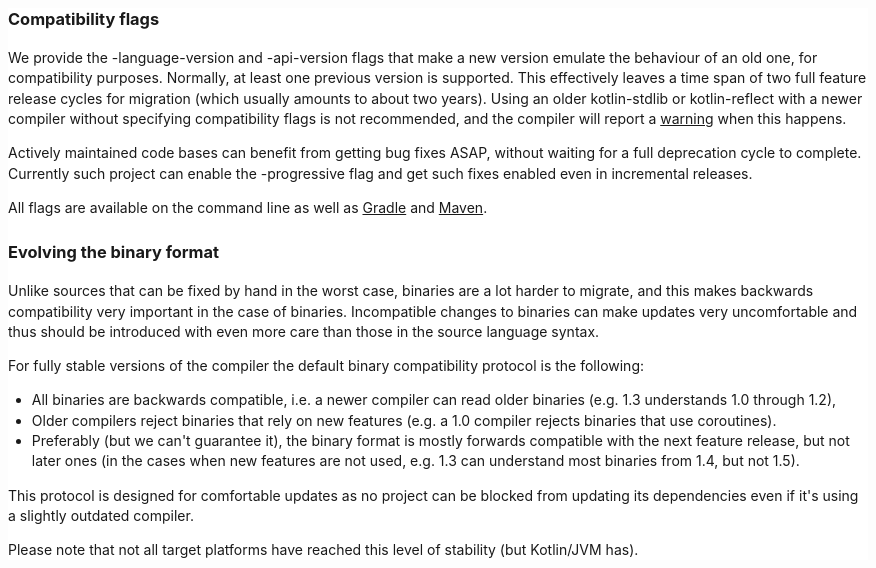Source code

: 
### Compatibility flags

We provide the -language-version and -api-version flags that make a new version emulate the behaviour of an old one, for compatibility purposes. Normally, at least one previous version is supported. This effectively leaves a time span of two full feature release cycles for migration (which usually amounts to about two years). Using an older kotlin-stdlib or kotlin-reflect with a newer compiler without specifying compatibility flags is not recommended, and the compiler will report a [warning](compatibility-modes.html) when this happens.

Actively maintained code bases can benefit from getting bug fixes ASAP, without waiting for a full deprecation cycle to complete. Currently such project can enable the -progressive flag and get such fixes enabled even in incremental releases.

All flags are available on the command line as well as [Gradle](../using-gradle.html#compiler-options) and [Maven](../using-maven.html#specifying-compiler-options).


### Evolving the binary format

Unlike sources that can be fixed by hand in the worst case, binaries are a lot harder to migrate, and this makes backwards compatibility very important in the case of binaries. Incompatible changes to binaries can make updates very uncomfortable and thus should be introduced with even more care than those in the source language syntax. 

For fully stable versions of the compiler the default binary compatibility protocol is the following:



*   All binaries are backwards compatible, i.e. a newer compiler can read older binaries (e.g. 1.3 understands 1.0 through 1.2),
*   Older compilers reject binaries that rely on new features (e.g. a 1.0 compiler rejects binaries that use coroutines).
*   Preferably (but we can't guarantee it), the binary format is mostly forwards compatible with the next feature release, but not later ones (in the cases when new features are not used, e.g. 1.3 can understand most binaries from 1.4, but not 1.5).

This protocol is designed for comfortable updates as no project can be blocked from updating its dependencies even if it's using a slightly outdated compiler.

Please note that not all target platforms have reached this level of stability (but Kotlin/JVM has).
________________________________________
▸ WORK ITEM:
Every line above carrying the word "features" needs to be shown.

▸ SOLUTION:
*   Older compilers reject binaries that rely on new features (e.g. a 1.0 compiler rejects binaries that use coroutines).
*   Preferably (but we can't guarantee it), the binary format is mostly forwards compatible with the next feature release, but not later ones (in the cases when new features are not used, e.g. 1.3 can understand most binaries from 1.4, but not 1.5).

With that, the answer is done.